As Genesee County prosecutor from 1979-93, Weiss was PAAM president in 1991. When Leyton became prosecutor, Weiss was then a Genesee County Probate Judge, from 2006 until his death, and also suggested Leyton join the group.

“We were very close, and he was my mentor. And I would seek advice from him weekly. And when he passed I miss him to this day,” Leyton said of Weiss, who died on January 7, 2009 at age 69.

Leyton said the theme of his PAAM presidency will be “Justice For All.”

“I think it’s important to know that prosecuting attorneys are not simply about winning convictions. I think it’s important for the public to know that. That’s not our job. It’s to seek and find justice for the citizens of Michigan,“ Leyton said.

Leyton said justice means that if the evidence shows that an individual beyond a reasonable doubt committed a crime, then they ought to be convicted and punished. But if the evidence suggests that the individual is not guilty, “then the prosecutor should be the first person to step forward with the evidence displaying the individual is not guilty,” Leyton said.

“That’s a very important distinction between what we do, and what defense lawyers do,” he said. “Criminal defense lawyers have one job – to advocate for their client. That’s not the job of the prosecutor. Our job is justice,” Leyton said.

Leyton said another part of his agenda is to “ensure that we never forget victims.” He said he picked up that mantra from his predecessor, Larry Burdick of Isabella County, who is now a tribal judge near Mt. Pleasant.

It‘s also a theme Leyton has carried over from Genesee County, where he fights for victims’ rights and engages in that agenda through his own office and in various themed events throughout the year.

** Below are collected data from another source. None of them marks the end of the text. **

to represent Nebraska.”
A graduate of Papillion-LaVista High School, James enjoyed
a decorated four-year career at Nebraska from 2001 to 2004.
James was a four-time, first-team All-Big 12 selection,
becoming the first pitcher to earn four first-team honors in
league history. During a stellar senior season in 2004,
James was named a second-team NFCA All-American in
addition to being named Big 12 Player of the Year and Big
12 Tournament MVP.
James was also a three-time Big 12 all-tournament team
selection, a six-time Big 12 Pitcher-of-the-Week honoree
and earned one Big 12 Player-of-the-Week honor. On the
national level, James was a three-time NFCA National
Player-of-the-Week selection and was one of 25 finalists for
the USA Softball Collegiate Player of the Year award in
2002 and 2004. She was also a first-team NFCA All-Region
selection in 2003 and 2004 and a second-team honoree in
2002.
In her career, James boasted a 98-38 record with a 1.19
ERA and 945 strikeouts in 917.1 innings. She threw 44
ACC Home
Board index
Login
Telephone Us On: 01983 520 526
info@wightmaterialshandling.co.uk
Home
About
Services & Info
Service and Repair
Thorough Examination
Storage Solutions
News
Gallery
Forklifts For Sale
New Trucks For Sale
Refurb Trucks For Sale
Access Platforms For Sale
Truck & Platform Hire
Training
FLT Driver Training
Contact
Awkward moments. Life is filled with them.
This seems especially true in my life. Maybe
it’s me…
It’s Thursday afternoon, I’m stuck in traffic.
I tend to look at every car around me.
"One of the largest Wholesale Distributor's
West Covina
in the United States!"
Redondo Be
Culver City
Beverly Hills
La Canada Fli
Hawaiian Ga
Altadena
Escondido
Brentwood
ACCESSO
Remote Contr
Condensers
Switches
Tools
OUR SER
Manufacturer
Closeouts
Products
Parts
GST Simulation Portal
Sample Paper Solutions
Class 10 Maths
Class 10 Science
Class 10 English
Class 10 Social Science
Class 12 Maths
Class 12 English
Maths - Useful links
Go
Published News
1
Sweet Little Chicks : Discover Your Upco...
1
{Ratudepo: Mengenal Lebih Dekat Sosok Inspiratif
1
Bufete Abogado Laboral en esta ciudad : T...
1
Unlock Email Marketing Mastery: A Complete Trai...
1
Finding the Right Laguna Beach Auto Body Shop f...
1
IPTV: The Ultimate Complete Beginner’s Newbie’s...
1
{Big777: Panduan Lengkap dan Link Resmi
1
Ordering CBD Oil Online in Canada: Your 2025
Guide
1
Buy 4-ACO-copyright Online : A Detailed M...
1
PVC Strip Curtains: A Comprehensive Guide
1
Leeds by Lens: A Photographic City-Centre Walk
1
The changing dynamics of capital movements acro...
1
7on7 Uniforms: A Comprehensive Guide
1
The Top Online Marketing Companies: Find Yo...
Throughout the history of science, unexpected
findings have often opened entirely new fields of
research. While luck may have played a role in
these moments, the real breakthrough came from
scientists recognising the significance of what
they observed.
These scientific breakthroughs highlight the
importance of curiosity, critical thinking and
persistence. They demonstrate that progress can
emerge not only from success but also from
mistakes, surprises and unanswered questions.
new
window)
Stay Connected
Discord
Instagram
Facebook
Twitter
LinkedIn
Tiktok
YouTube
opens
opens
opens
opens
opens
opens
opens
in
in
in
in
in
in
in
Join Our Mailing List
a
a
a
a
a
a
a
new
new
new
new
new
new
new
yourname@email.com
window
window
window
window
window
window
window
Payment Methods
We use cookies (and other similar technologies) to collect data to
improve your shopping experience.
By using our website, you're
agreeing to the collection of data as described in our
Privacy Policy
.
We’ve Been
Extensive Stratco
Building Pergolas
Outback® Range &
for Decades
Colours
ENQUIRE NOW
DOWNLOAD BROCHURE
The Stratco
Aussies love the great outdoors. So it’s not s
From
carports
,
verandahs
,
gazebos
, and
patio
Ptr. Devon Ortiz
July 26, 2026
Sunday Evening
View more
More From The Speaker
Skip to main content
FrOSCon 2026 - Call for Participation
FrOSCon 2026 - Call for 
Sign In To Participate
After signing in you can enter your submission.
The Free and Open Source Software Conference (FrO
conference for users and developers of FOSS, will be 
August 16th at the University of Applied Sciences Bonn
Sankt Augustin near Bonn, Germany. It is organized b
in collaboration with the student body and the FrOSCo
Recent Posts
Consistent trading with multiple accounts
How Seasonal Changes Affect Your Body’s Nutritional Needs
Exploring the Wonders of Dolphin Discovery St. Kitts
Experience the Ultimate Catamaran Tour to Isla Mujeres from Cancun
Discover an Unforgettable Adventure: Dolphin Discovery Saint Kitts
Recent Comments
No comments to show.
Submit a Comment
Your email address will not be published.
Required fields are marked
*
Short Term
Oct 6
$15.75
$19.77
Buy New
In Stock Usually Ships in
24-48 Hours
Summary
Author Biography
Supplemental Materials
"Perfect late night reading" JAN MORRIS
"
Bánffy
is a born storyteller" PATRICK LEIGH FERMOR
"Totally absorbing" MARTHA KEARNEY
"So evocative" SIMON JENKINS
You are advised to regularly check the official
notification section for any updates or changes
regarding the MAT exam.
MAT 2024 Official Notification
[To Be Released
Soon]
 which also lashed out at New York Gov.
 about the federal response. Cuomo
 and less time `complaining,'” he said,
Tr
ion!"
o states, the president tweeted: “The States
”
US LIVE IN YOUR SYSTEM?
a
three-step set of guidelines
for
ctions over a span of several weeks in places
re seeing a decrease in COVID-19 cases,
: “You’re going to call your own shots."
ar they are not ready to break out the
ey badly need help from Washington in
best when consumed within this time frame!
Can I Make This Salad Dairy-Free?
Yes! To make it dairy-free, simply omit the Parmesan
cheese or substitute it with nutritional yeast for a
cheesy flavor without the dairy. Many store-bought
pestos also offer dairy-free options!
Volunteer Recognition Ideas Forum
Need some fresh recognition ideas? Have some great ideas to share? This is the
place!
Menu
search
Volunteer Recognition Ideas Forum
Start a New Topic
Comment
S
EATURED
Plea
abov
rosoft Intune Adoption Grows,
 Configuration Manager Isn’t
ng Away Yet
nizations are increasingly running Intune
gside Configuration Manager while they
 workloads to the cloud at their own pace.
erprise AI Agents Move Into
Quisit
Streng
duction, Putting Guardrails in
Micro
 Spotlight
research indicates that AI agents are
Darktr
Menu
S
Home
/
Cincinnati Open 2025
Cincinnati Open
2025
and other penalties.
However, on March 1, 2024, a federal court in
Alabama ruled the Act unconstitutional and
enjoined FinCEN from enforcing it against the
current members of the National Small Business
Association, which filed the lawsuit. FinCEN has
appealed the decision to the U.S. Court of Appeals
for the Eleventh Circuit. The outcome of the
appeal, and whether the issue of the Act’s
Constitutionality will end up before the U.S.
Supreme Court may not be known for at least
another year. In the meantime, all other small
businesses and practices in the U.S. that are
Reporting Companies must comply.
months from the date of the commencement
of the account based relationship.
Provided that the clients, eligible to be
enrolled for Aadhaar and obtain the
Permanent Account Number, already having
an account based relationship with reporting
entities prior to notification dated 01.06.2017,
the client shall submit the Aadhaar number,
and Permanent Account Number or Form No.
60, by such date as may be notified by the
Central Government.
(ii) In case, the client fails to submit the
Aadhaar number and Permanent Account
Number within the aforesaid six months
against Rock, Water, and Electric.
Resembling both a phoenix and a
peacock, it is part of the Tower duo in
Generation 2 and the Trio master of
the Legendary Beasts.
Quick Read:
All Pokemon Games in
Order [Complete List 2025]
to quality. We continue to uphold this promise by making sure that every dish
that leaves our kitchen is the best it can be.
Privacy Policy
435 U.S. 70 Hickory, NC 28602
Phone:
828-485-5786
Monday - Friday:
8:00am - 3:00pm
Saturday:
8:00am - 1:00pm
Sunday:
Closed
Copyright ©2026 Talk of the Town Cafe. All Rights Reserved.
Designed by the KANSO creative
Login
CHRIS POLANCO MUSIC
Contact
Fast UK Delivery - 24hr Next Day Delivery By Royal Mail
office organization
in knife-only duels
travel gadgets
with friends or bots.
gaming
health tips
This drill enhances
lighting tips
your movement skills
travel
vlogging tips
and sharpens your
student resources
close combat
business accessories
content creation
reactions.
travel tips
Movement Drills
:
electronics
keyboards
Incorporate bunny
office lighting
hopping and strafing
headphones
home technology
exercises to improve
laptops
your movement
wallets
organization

“I’ve been focused on that since day one, and this gives me an opportunity to take it to a statewide level.”

“Victims are often the forgotten people in the criminal justice system,” he said. “We’re focused often on the police, the criminal defendant, but we forget about the victim.

They are very important players in the criminal justice system. They have rights, and as president of PAAM, I want to make certain that all of the victim’s rights are enforced.”
Leyton said he wants to remain as Genesee County prosecutor and “give them four more years of a top-notch effort,” and to stay active with PAAM after his presidency runs out.

“PAAM, to its credit, has a number of active past presidents who remain involved, and continue to have input,” he said. “They are really the guiding mentors of what PAAM has become, and they are not only very influential, but vitally important to PAAM’s success. Carrying on that institutional memory is really important.”